Человек и лев вместе покатились по траве. Завязалась беспорядочная борьба, вся в раскатах хохота и рычания. И наконец человек очутился внизу, под грудью льва, прижатый лопатками к земле. Теперь Буллит переводил дух, а лев своим узким натянутым глазом посматривал на него, словно посмеиваясь. Внезапно, одним рывком Буллит перевернулся на живот, подобрал под себя колени, уперся ладонями в землю и, — толчок за толчком, — невероятным усилием выпрямил спину и поднял большого льва Килиманджаро, который повис на нем, беспомощно размахивая лапами и вовсе не сопротивляясь.
— Ура, папа! Ура! — закричала Патриция.
Оба рейнджера хлопали в ладоши.
Один Кихоро оставался безмолвным. Он отвернулся и своим единственным глазом пытливо и подозрительно всматривался в узкую длинную полосу редколесья, которая клином выходила на поляну.
Не знаю, каким образом заметил это Буллит. Он сбросил Кинга со спины, вздохнул воздух, запрокинув голову к солнцу и потянулся всем телом, расправляя плечи, разводя руками. Должно быть, все его мышцы, все связки болели от напряжения. Однако он хохотал от счастья. Его сила и ярость наконец-то получили разрядку и были увенчаны высшей наградой на глазах его дочери.
— Хорошо поиграли, сынок, — сказал он Кингу, беря его за гриву.
— А теперь моя очередь! — вскрикнула Патриция.
Но когда она уже хотела выскочить из машины, ее удержала черная сухая рука Кихоро. В то же мгновение из треугольника колючих зарослей, за которыми так пристально наблюдал кривой следопыт, послышался львиный рев и сразу же — еще. Даже я, совсем непривычный к голосам джунглей, не мог ошибиться. Этот рев ничем не походил на добродушное, веселое и дружелюбное рыканье Кинга, которое я знал. Это были свирепые, хриплые и страшные раскаты, от которых замирает сердце самых храбрых людей. Издавать их могли только разъяренные хищники, одержимые жаждой убийства.
Две львицы вышли из зарослей. Две большие прекрасные львицы с великолепными шкурами. Они хлестали себя хвостами по бокам и оскаливали рычащие пасти.

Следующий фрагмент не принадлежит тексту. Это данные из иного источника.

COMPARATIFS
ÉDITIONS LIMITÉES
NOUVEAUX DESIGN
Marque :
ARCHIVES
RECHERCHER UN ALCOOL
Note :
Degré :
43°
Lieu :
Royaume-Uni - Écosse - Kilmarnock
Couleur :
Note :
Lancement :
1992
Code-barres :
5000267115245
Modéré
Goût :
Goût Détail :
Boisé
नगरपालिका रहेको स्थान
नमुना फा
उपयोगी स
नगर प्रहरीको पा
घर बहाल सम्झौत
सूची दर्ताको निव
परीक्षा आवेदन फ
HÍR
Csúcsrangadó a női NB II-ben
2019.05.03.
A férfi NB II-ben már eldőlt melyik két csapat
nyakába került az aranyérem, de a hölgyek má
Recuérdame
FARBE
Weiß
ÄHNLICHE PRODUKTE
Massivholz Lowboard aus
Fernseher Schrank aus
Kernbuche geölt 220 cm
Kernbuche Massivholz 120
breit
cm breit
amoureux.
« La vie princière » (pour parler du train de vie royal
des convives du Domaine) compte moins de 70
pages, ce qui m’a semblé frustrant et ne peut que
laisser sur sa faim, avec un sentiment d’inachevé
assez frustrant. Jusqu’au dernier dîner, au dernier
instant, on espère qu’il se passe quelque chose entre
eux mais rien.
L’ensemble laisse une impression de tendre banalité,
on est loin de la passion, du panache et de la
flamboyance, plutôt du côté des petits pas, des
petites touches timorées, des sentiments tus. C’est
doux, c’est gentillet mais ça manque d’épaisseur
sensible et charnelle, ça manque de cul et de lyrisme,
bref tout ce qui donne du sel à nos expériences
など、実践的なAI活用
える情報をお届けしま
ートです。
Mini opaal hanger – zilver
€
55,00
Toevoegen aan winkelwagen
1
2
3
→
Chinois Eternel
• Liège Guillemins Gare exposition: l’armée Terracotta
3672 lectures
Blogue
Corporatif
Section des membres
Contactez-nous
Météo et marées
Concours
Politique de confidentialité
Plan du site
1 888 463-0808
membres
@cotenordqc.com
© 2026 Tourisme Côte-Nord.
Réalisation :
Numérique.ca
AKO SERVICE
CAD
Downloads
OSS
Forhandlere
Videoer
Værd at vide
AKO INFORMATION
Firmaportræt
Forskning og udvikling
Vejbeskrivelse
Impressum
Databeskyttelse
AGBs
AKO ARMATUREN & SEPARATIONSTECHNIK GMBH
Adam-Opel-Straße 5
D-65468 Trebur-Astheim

За ними выбежало несколько маленьких львят.
Я понял истинное значение этой сцены только благодаря выражению Патриции. Ее всегда живое и чувствительное лицо тотчас замкнулось. Казалось, оно окаменело от невыносимого позора и мучительной ненависти, постыдной и гнусной. Только одно-единственное чувство способно настолько исказить и изуродовать женские черты: ревность, доведенная до пароксизма. Как могло это зло в такой степени поразить Патрицию? Ответ был один: эти львицы были избранницами Кинга и теперь призывали его к себе.